Asymmetric cortical activation in healthy and hemiplegic individuals during walking: A functional near-infrared spectroscopy neuroimaging study

Xiaokuo He; Lei Lei; Guo Yu; Xin Lin; Qianqian Sun; Shanjia Chen

doi:10.3389/fneur.2022.1044982

Asymmetric cortical activation in healthy and hemiplegic individuals during walking: A functional near-infrared spectroscopy neuroimaging study

Front Neurol. 2023 Jan 25:13:1044982. doi: 10.3389/fneur.2022.1044982. eCollection 2022.

Authors

Xiaokuo He¹, Lei Lei¹, Guo Yu¹, Xin Lin¹, Qianqian Sun², Shanjia Chen^{1

3}

Affiliations

¹ Department of Rehabilitative Medicine, Fifth Hospital of Xiamen, Xiamen, China.
² Department of Rehabilitative Medicine, Xiangyang Central Hospital, Xiangyang, Hubei, China.
³ Department of Rehabilitative Medicine, The First Affiliated Hospital of Xiamen University, Xiamen, China.

Abstract

Background: This study investigated the cortical activation mechanism underlying locomotor control during healthy and hemiplegic walking.

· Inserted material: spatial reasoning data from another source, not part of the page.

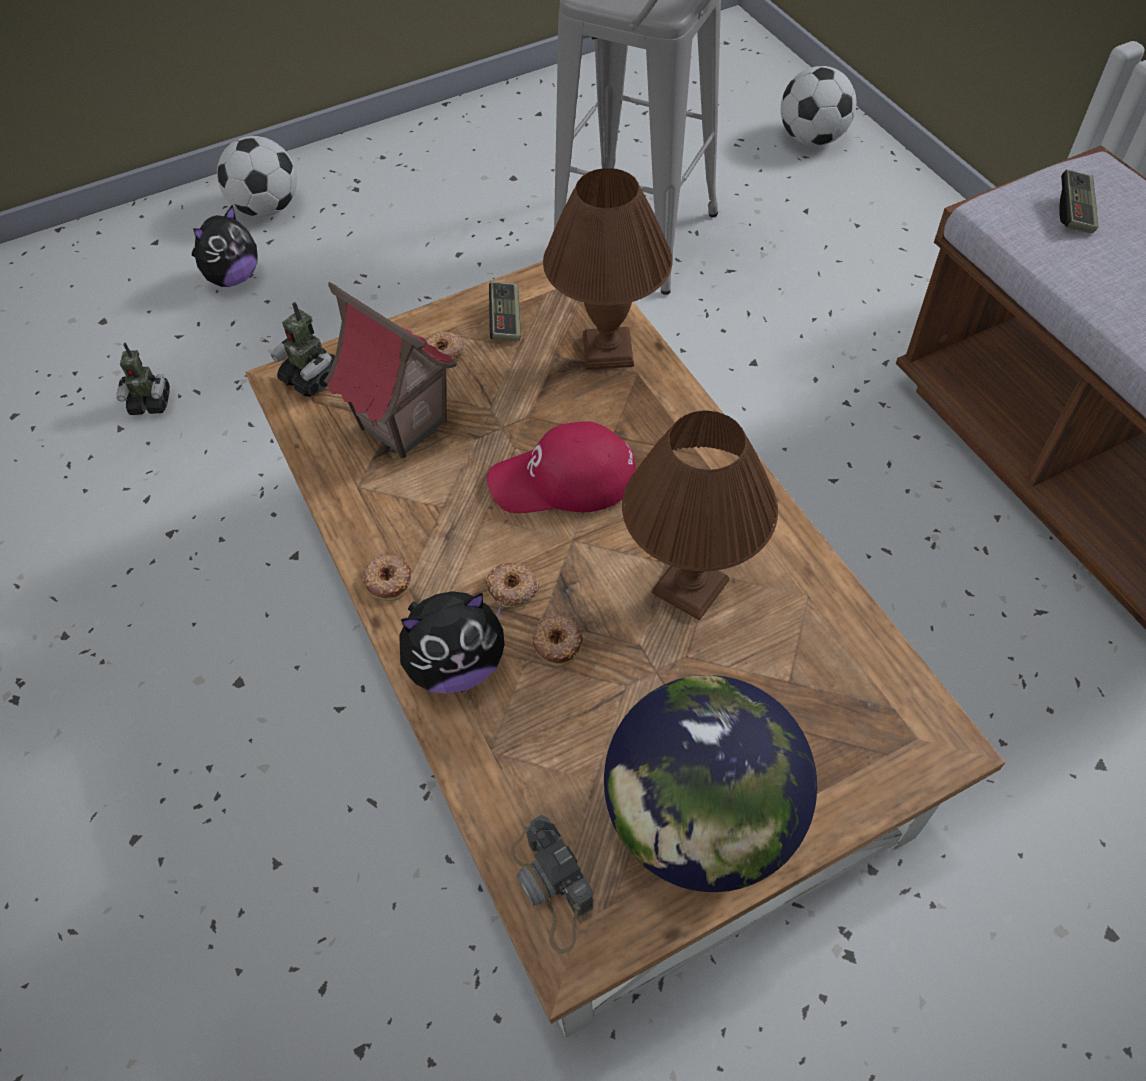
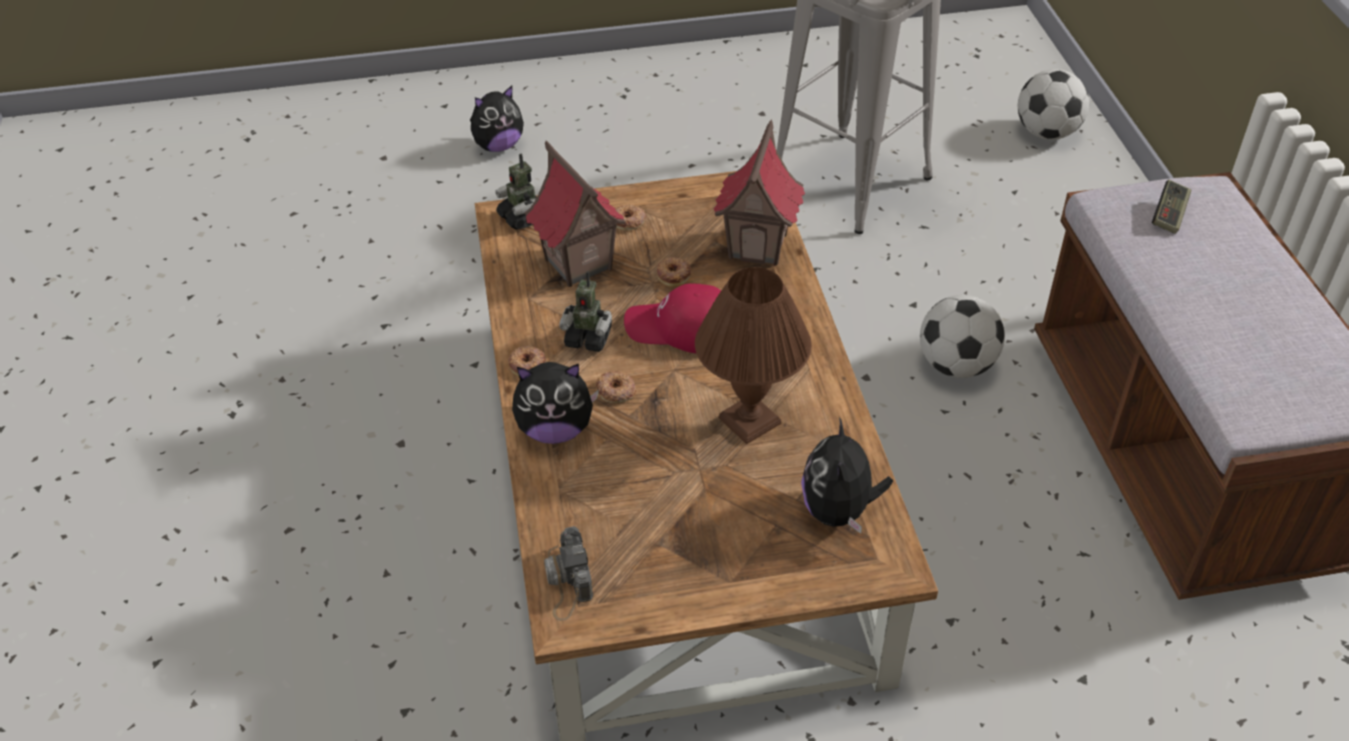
camera: 15 degrees right, 10 degrees down
(151, 402) = (401, 227): toy robot -> toy robot (588, 338)
(267, 208) = (545, 97): football -> football (956, 365)
(505, 320) = (685, 208): game controller -> none
(558, 642) = (635, 433): donut -> donut (674, 274)
(609, 350) = (758, 246): brown table lamp -> toy house
(701, 818) = (692, 567): globe -> none
(846, 684) = (839, 511): none -> plush toy

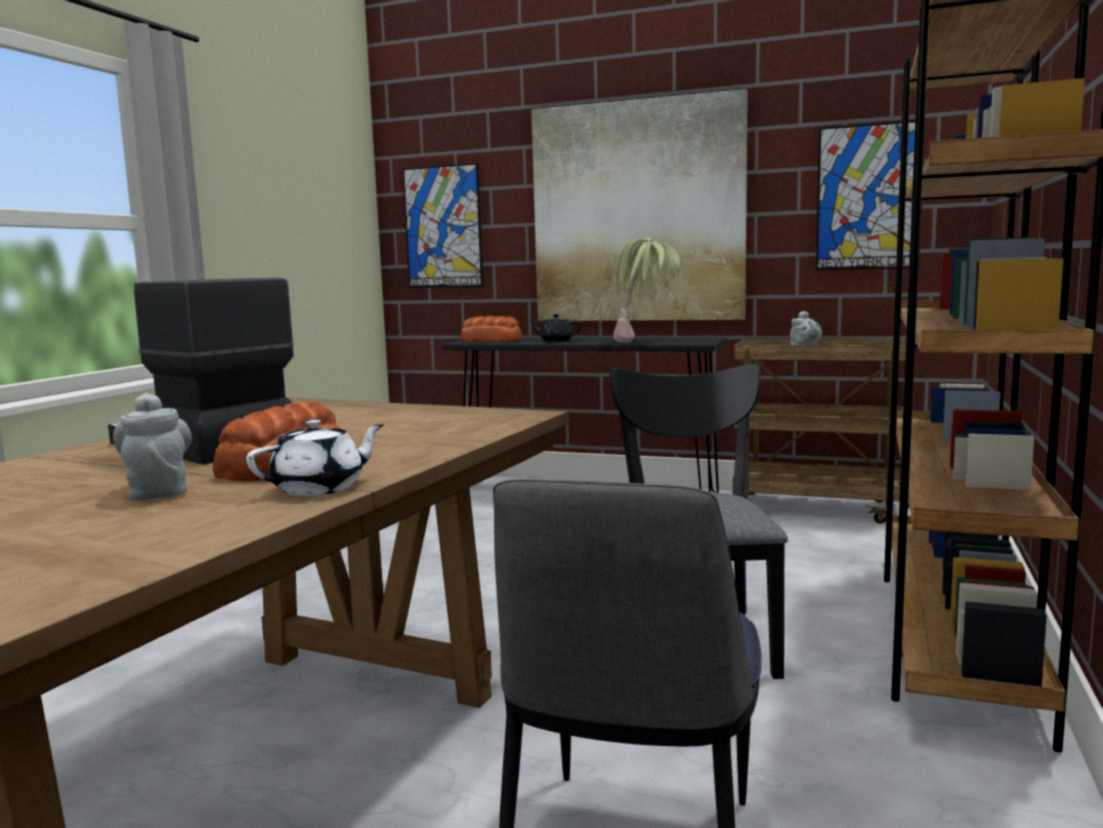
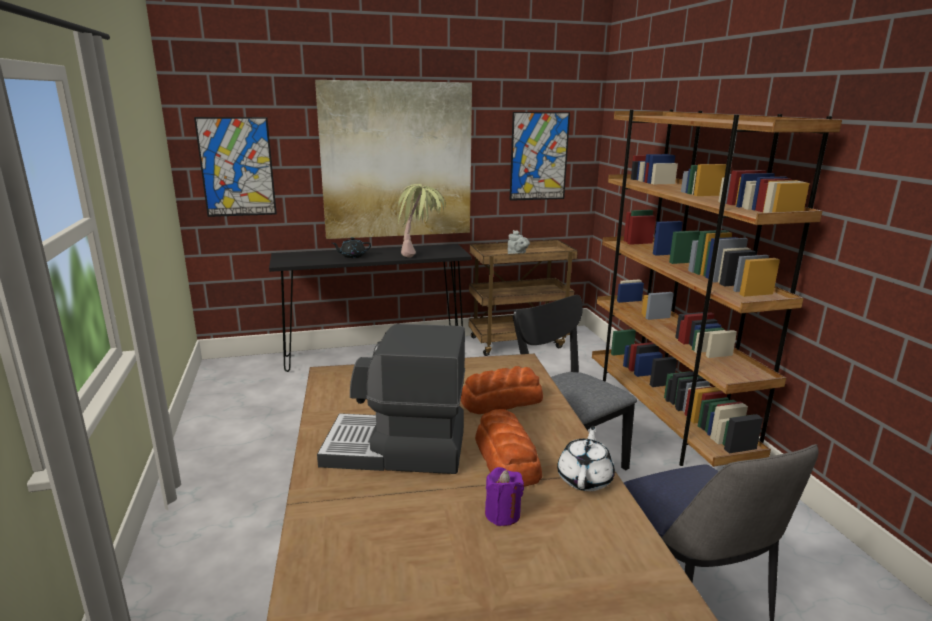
camera: 35 degrees left, 10 degrees up
(159, 491) = (502, 514): grey teapot -> purple candle
(490, 340) = (300, 259): bread -> bread (500, 400)

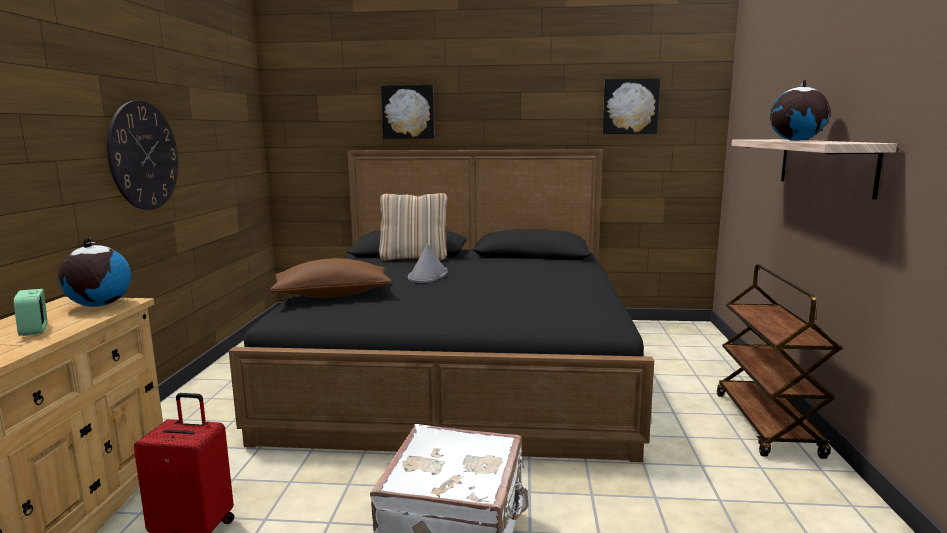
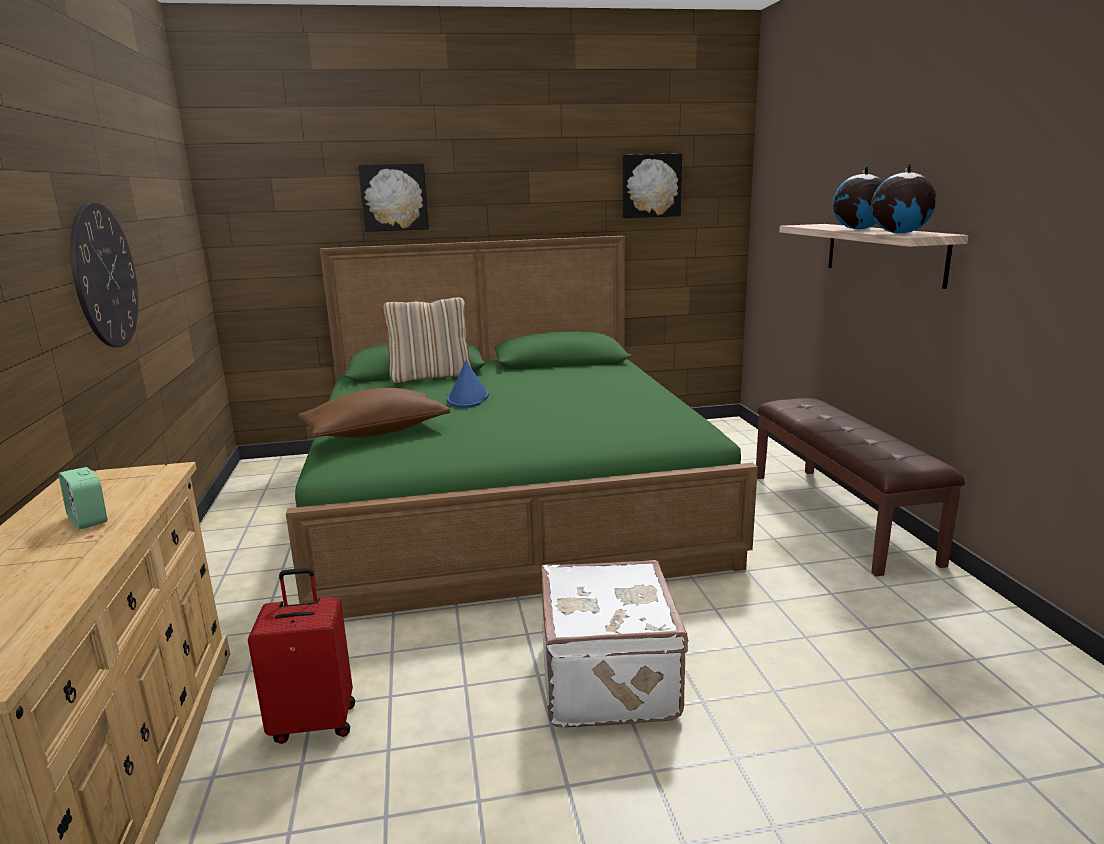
camera: 15 degrees left, 5 degrees up
(99, 305) = (133, 478): globe -> globe (899, 233)
(428, 276) = (468, 398): grey hat -> blue hat
(460, 367) = (507, 498): black bed -> green bed
(767, 425) = (839, 516): brown cart -> brown bench

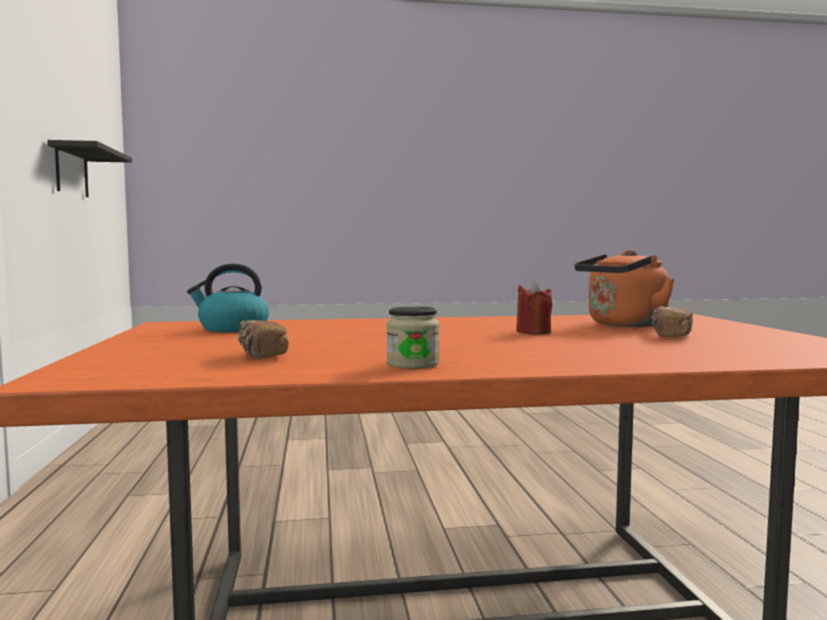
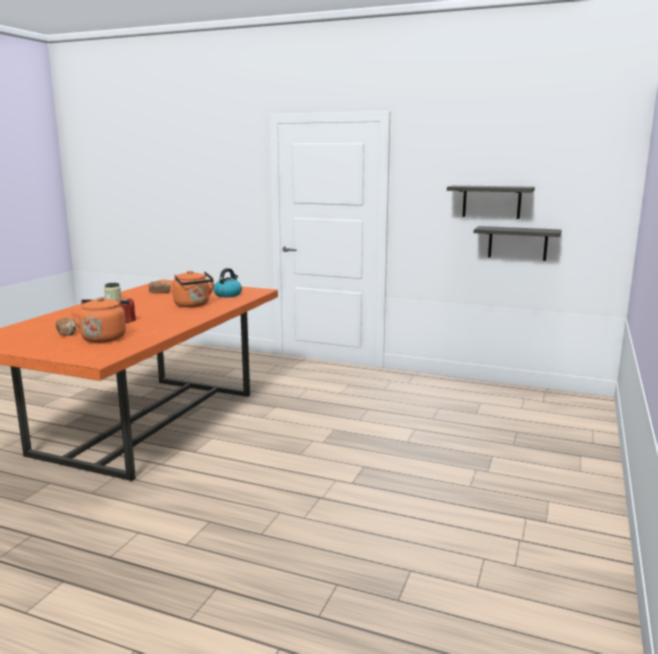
camera: 120 degrees right, 10 degrees up
(88, 230) = (517, 243): none -> shelf
(356, 328) = (193, 305): none -> orange kettle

Methods: A total of eight healthy individuals with right leg dominance (male patients, 75%; mean age, 40.06 ± 4.53 years) and six post-stroke patients with right hemiplegia (male patients, 86%; mean age, 44.41 ± 7.23 years; disease course, 5.21 ± 2.63 months) completed a walking task at a treadmill speed of 2 km/h and a functional electrical stimulation (FES)-assisted walking task, respectively. Functional near-infrared spectroscopy (fNIRS) was used to detect hemodynamic changes in neuronal activity in the bilateral sensorimotor cortex (SMC), supplementary motor area (SMA), and premotor cortex (PMC).

Results: fNIRS cortical mapping showed more SMC-PMC-SMA locomotor network activation during hemiplegic walking than during healthy gait. Furthermore, more SMA and PMC activation in the affected hemisphere was observed during the FES-assisted hemiplegic walking task than during the non-FES-assisted task. The laterality index indicated asymmetric cortical activation during hemiplegic gait, with relatively greater activation in the unaffected (right) hemisphere during hemiplegic gait than during healthy walking. During hemiplegic walking, the SMC and SMA were predominantly activated in the unaffected hemisphere, whereas the PMC was predominantly activated in the affected hemisphere. No significant differences in the laterality index were noted between the other groups and regions (p > 0.05).

Conclusion: An important feature of asymmetric cortical activation was found in patients with post-stroke during the walking process, which was the recruitment of more SMC-SMA-PMC activation than in healthy individuals. Interestingly, there was no significant lateralized activation during hemiplegic walking with FES assistance, which would seem to indicate that FES may help hemiplegic walking recover the balance in cortical activation. These results, which are worth verifying through additional research, suggest that FES used as a potential therapeutic strategy may play an important role in motor recovery after stroke.

Keywords: functional electrical stimulation; gait; hemiplegia; stroke; treadmill walking.

Grants and funding

This research was funded by the Ministry of Science and Technology of Fujian (to XKH; Grant Nos.: 2020D025 and 2020CXB052), the Youth Innovation Project from the Ministry of Science and Technology of Fujian (Grant No.: 2022D010), the Medical and Health Guidance Project of Xiamen (to SJC; Grant No.: 3502Z20199100), and the Medical and Health Guidance Project of Xiamen (to LL; Grant No.: 3502Z20214ZD1).